Doch es gibt Risse in der schönen Fassade. Viele Menschen finden keinen Job, Arbeitslosigkeit und Inflation sind hoch. Rund 800 Millionen der 1,4 Milliarden Menschen kommen offiziellen Angaben zufolge nur mit Sozialhilfe über die Runden. Das Wachstum ist extrem ungleich verteilt. Immer wieder wies das Oppositionslager um die Kongresspartei auf diese Zustände hin - und fand nun offenbar Gehör.
Opposition schneidet überraschend gut ab
Die Opposition schnitt viel besser ab als erwartet. »Ich bin extrem stolz auf die Menschen in Indien«, sagte Rahul Gandhi, Anführer der oppositionellen Kongress-Partei.
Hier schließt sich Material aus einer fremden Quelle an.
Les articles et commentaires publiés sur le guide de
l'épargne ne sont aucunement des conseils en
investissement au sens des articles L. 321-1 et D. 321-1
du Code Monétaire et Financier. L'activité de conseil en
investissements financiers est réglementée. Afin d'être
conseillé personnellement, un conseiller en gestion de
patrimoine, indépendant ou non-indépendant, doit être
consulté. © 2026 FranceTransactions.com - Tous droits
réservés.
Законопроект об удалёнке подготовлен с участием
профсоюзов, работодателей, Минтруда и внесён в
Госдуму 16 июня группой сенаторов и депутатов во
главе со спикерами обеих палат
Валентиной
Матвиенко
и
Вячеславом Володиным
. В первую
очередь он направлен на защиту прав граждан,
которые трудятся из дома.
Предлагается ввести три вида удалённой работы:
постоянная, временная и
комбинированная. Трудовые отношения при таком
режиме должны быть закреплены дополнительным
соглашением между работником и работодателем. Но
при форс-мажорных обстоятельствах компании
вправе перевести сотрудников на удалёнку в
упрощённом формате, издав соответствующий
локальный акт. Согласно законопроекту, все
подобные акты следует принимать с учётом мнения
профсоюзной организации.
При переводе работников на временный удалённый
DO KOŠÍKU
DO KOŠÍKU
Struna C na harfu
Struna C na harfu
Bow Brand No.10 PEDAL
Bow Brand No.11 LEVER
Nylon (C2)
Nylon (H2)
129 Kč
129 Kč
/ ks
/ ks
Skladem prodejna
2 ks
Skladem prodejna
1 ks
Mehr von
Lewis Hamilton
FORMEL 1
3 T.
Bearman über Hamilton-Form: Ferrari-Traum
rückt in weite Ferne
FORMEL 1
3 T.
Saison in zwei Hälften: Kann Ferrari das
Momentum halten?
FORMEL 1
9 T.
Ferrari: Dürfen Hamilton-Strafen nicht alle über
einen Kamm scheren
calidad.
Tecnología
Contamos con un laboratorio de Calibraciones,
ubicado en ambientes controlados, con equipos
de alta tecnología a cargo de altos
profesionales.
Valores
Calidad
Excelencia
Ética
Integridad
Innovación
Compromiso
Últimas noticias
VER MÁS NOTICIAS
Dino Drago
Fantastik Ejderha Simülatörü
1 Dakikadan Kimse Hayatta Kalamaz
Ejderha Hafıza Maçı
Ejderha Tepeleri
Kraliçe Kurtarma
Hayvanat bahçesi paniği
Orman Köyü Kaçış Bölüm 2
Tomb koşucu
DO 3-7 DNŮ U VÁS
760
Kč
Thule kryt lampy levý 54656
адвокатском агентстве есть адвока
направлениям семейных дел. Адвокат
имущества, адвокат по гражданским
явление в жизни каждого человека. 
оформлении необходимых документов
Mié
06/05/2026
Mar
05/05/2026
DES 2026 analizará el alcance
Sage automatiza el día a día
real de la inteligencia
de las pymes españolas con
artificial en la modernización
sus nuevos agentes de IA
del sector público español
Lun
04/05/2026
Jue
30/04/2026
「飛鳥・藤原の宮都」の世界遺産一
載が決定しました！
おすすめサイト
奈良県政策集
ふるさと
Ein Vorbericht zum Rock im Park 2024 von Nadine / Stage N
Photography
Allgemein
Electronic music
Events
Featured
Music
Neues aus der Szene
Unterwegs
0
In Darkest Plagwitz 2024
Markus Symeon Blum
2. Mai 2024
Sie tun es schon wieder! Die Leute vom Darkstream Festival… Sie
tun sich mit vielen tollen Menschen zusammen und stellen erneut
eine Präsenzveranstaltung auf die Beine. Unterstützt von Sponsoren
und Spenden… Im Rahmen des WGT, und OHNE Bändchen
Die Bevölkerung des Landes habe deutlich gezeigt, dass sie Modi als Regierungschef ablehne.
Das Oppositionslager warnte immer wieder vor einer Aushöhlung der Demokratie unter Modi. Auch wenn die Wahlkommission die Parlamentswahl mit knapp einer Milliarde zur Abstimmung gerufenen Menschen gerne die »größte demokratische Übung der Welt« nannte, machen sich viele Sorgen. »Wenn man Modis zweite Amtszeit als Maßstab nimmt, wird eine dritte Amtszeit nicht gut für die langfristige Gesundheit der indischen Demokratie sein«, so der Politologe und Südasien-Experte Sumit Ganguly von der Indiana University in den USA.
»Die Institutionen des Landes, die seit ihrer Gründung Herausforderungen gemeistert haben, sehen sich nun existenziellen Bedrohungen gegenüber, die ihren demokratischen Kern auflösen könnten«, schrieb er kürzlich im Fachmagazin »Journal of Democracy«. Modi habe die Macht in seinem Amt zentralisiert, die Unabhängigkeit der Justiz und Medien untergraben und die ideologischen Ziele seiner Partei mit rücksichtsloser Effizienz verfolgt, hieß es in der Zeitschrift »Foreign Affairs«.
Opposition kritisiert Modi
Ähnlich warf die Opposition Modi vor, Staatsorgane zu nutzen, um sie zum Schweigen zu bringen. Mehrere Oppositionspolitiker saßen wegen Korruptionsvorwürfen während des Wahlkampfes in Untersuchungshaft.
Modi schrieb zudem jegliche positive Entwicklung seines Landes seiner eigenen Führung zu und nutzte die bisher immer größer werdende Bedeutung Indiens auf der Weltbühne. Deutschland, die USA und andere westliche Staaten suchen angesichts eines immer aggressiver auftretenden Chinas zunehmend engere Beziehungen zum Subkontinent. Dabei sehen sie nach Meinung von Kritikern darüber hinweg, dass Indien beim Ukraine-Krieg neutral bleibt, viel günstiges russisches Öl kauft und gute Beziehungen zu Moskau pflegt.